Mind transfer question: preservation of personal identity vs dichotomy between versions

To be fair, if someone secretly put you to sleep, took you to a lab, and ripped out your brain, replacing it with circuitry that has copied it, the “original” you is now destroyed, disposed of in a waste bin. You just can’t tell any difference. And no one outside can, either.

Not to challenge the entire point, but the rules obeyed by individual neurons are very complex.

An individual neuron is an entire network with local spiking all over the dendrites and information flow between various subareas etc. Synapse strength is regulated by epigenetic changes to the dna. Chemical signalling has attributes (e.g. fast diffusion) that supports the overall computational requirements. Multiple types of signalling happen simultaneously (e.g. electrical and chemical gradients, signals based on amplitude and frequency, etc.).

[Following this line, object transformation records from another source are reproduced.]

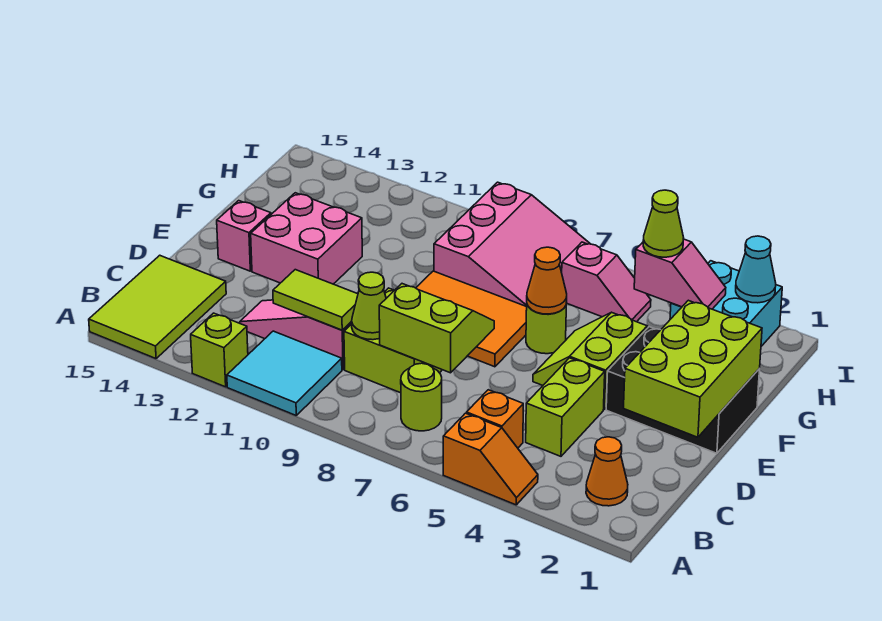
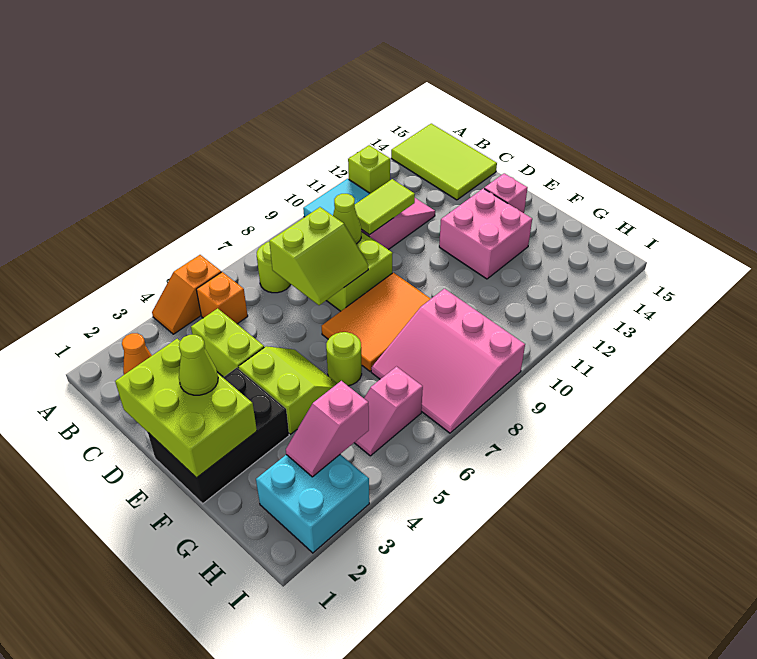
orange cone F6 level 2 -> none
lime cone H4 level 3 -> lime cone E2 level 3
cyan cone I2 level 2 -> none

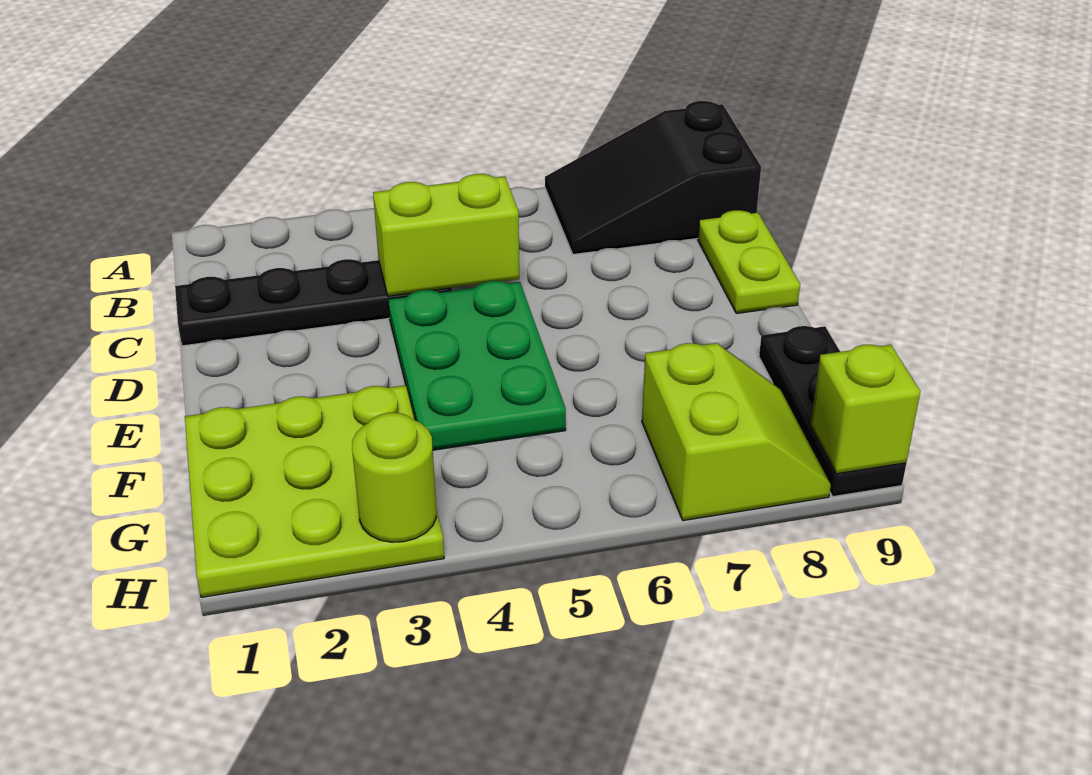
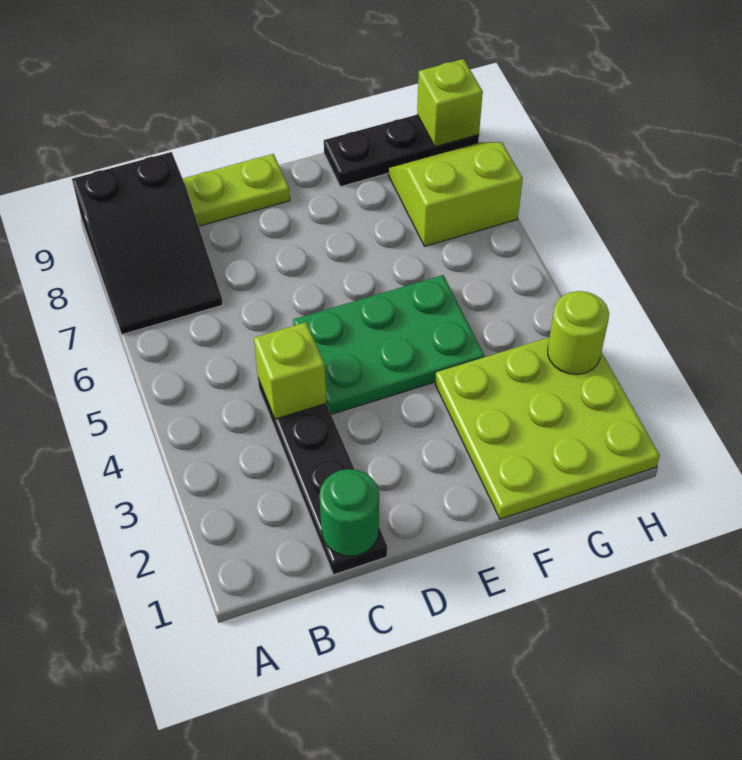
none -> green round brick C1 level 2
lime brick C4:C5 level 2 -> lime brick C4 level 2

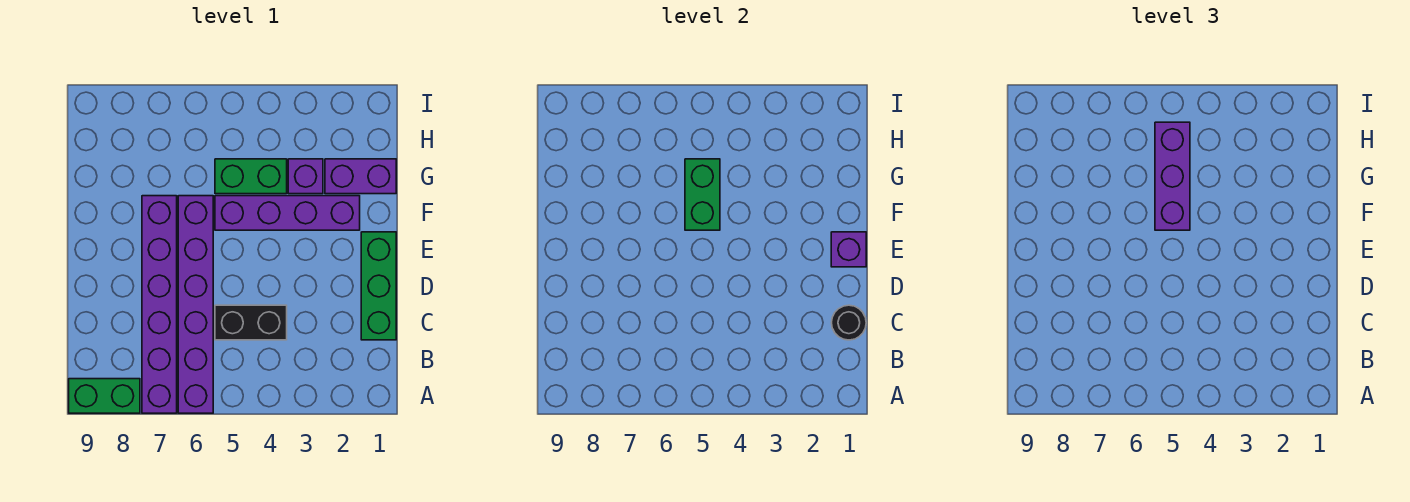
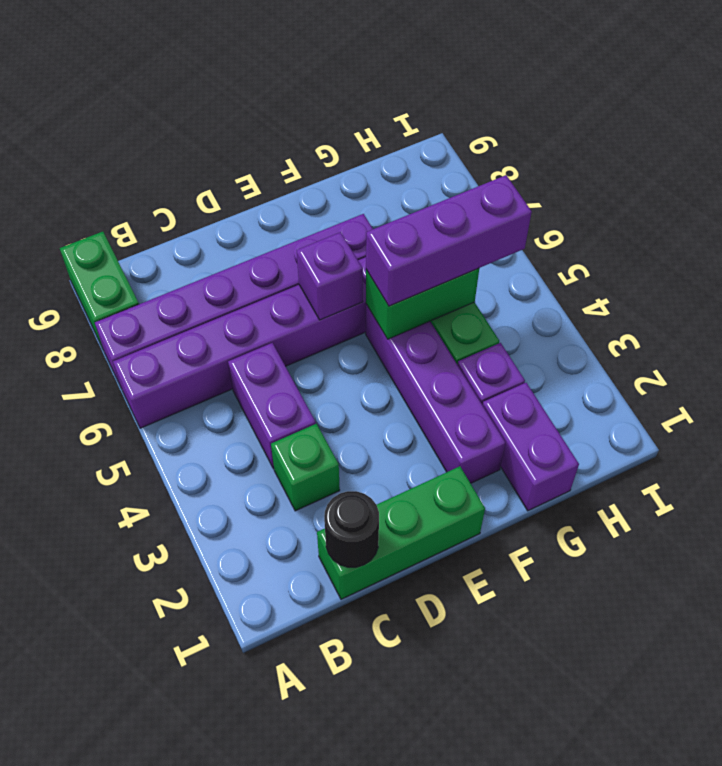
none -> green brick C3 level 1
black brick C4:C5 level 1 -> purple brick C4:C5 level 1
purple brick E1 level 2 -> purple brick E6 level 2

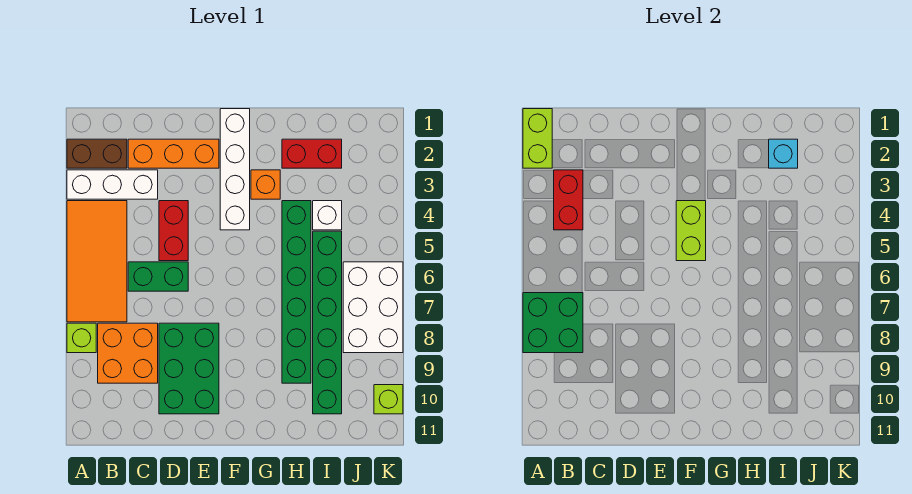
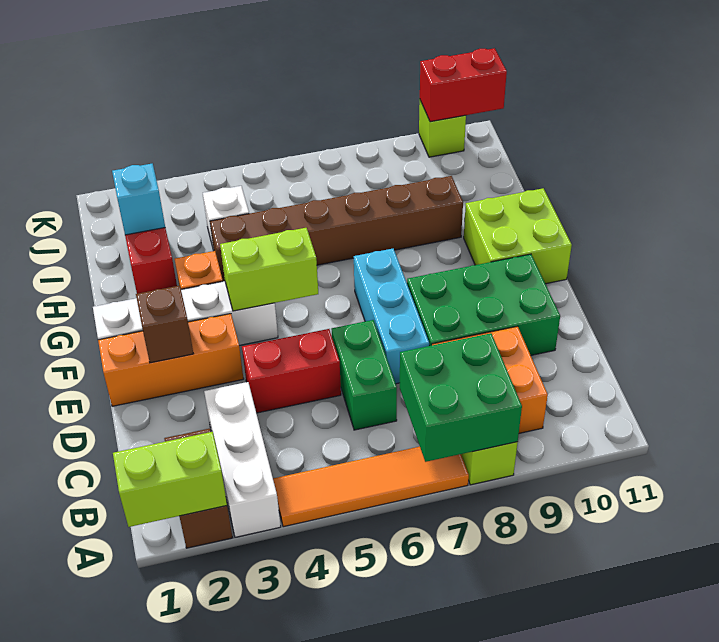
orange tile A4:B7 level 1 -> orange tile A4:A7 level 1
red brick B3:B4 level 2 -> red brick K10:K11 level 2
orange brick C2:E2 level 1 -> orange brick E1:E3 level 1
none -> cyan brick D7:F7 level 1
none -> brown brick E2 level 2
none -> lime brick F10:G11 level 1
green brick H4:H9 level 1 -> brown brick H4:H9 level 1
green brick I5:I10 level 1 -> none
white brick J6:K8 level 1 -> none

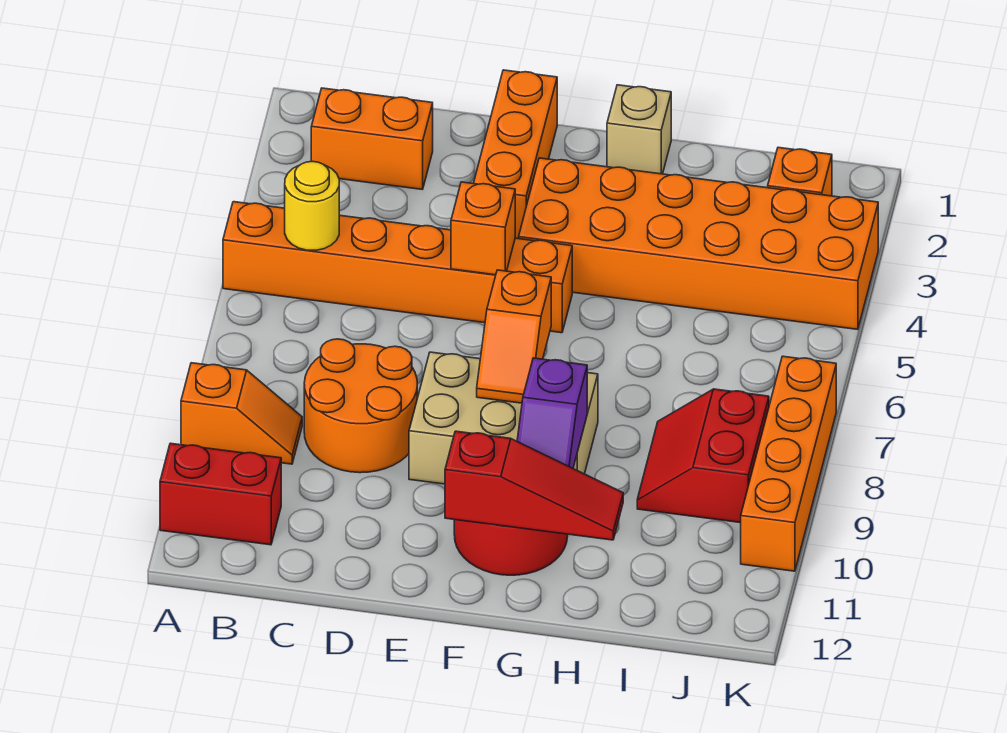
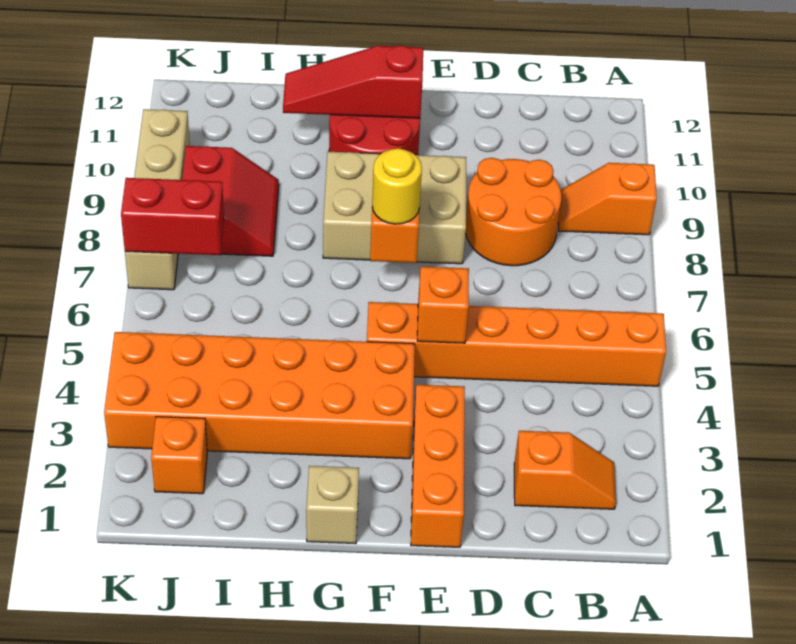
red brick A11:B11 level 1 -> red brick J7:K7 level 2
orange brick B2:C2 level 1 -> orange slope B2:C2 level 1 top C
yellow round brick B5 level 2 -> yellow round brick F7 level 3
purple slope G9:G10 level 2 top 9 -> none
orange brick K7:K10 level 1 -> tan brick K7:K10 level 1

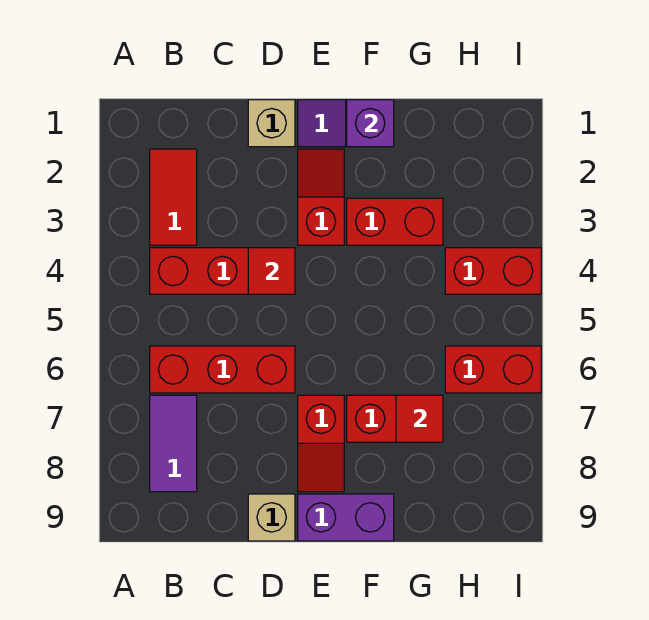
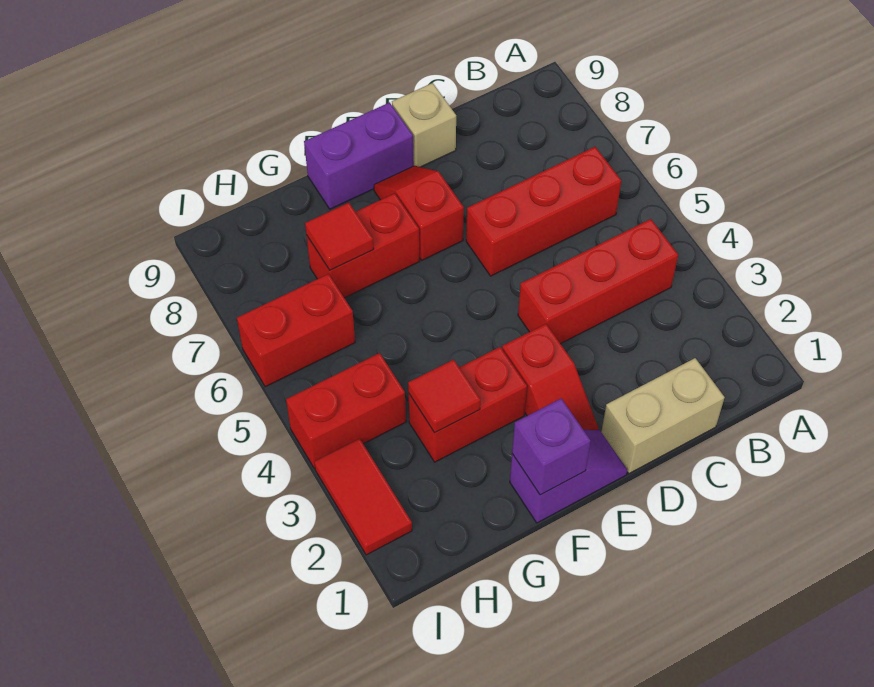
red tile B2:B3 level 1 -> red tile I2:I3 level 1
purple tile B7:B8 level 1 -> none
tan brick D1 level 1 -> tan brick C1:D1 level 1
red tile D4 level 2 -> red tile G3 level 2

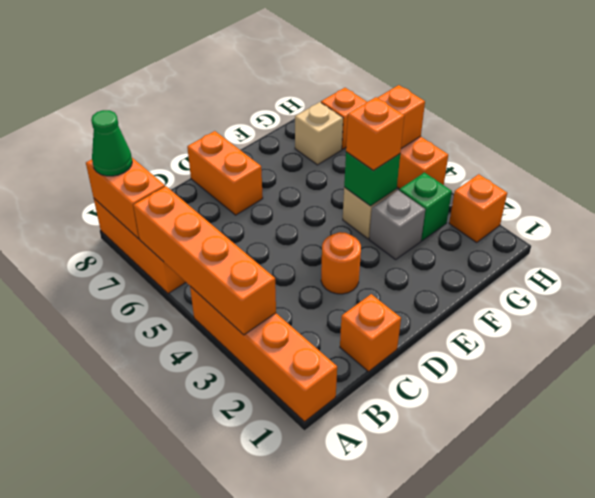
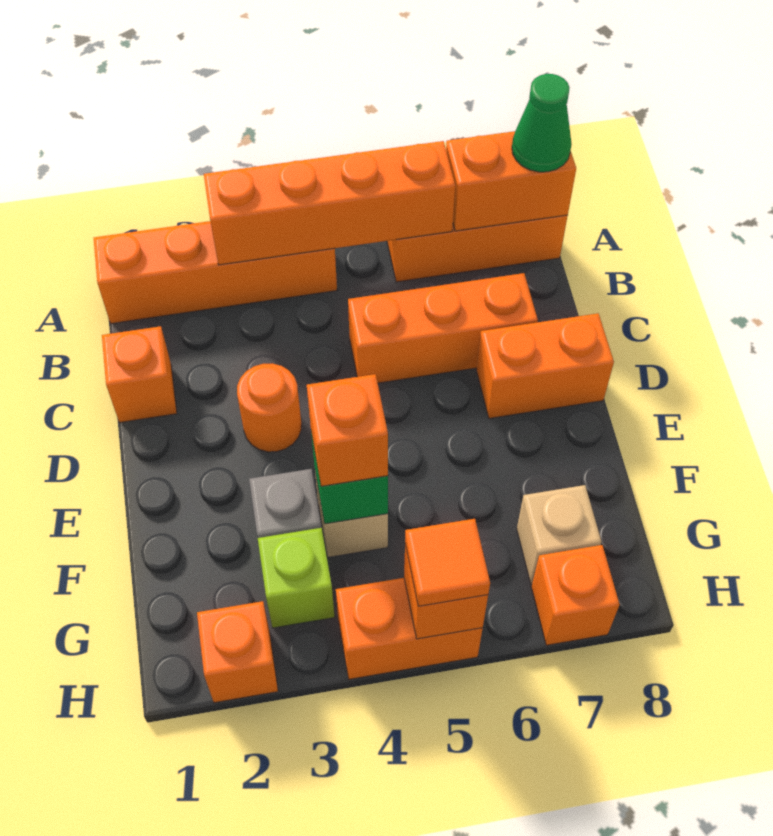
none -> orange brick C5:C7 level 1
green brick G3 level 1 -> lime brick G3 level 1
none -> orange tile H5 level 3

Right, and those should be no problem with a galaxy full of autonomous self-replicating factories, right? :wink:

Let me explain this to you as clearly and frankly as I can, because you still don’t get it. Let’s start with my V-2 analogy. So you think that someone looking at a V-2 in 1944 should quite properly have thought “a bigger version of this will take humans to the moon, no question about it”. Really? Only a moron would think otherwise? Would any non-moron then conclude that – notwithstanding how little we knew about space medicine or rocket or spacecraft engineering – that a bigger version of the V-2 would also take us to Mars? To Jupiter? To Proxima Centauri? To distant stars across the galaxy? To other galaxies far, far away? To the edge of the universe? Just how much is a non-moron supposed to extrapolate with certainty about mankind’s future among the stars by looking at a World War II era German missile?

Here’s the more general point. As several posters have previously noted, you have a habit of jumping in to random discussions of highly complex topics like this and issuing ridiculously speculative and simplistic proclamations on exactly how the problem will be solved, with the absolute confidence of certainty and a stunning lack of awareness of the fact that the predictions of futurism are historically almost always wrong even when they’re made by knowledgeable experts on the subject. We’ve heard from you repeatedly about galactic networks of self-replicating autonomous factories, more recently about how climate change isn’t a problem for the global food supply because we can all eat algae, about how climate change isn’t a problem at all because geoengineering will fix it all up, and now, that mind uploads are not only possible but you’ll show us exactly how it’s done. It’s getting tiring. I would think that the poor track record of even well-informed futurism should instill some humility in those inclined to such prognostications, and all the more so on unfounded casual armchair futurism apparently based on reading too much sci-fi.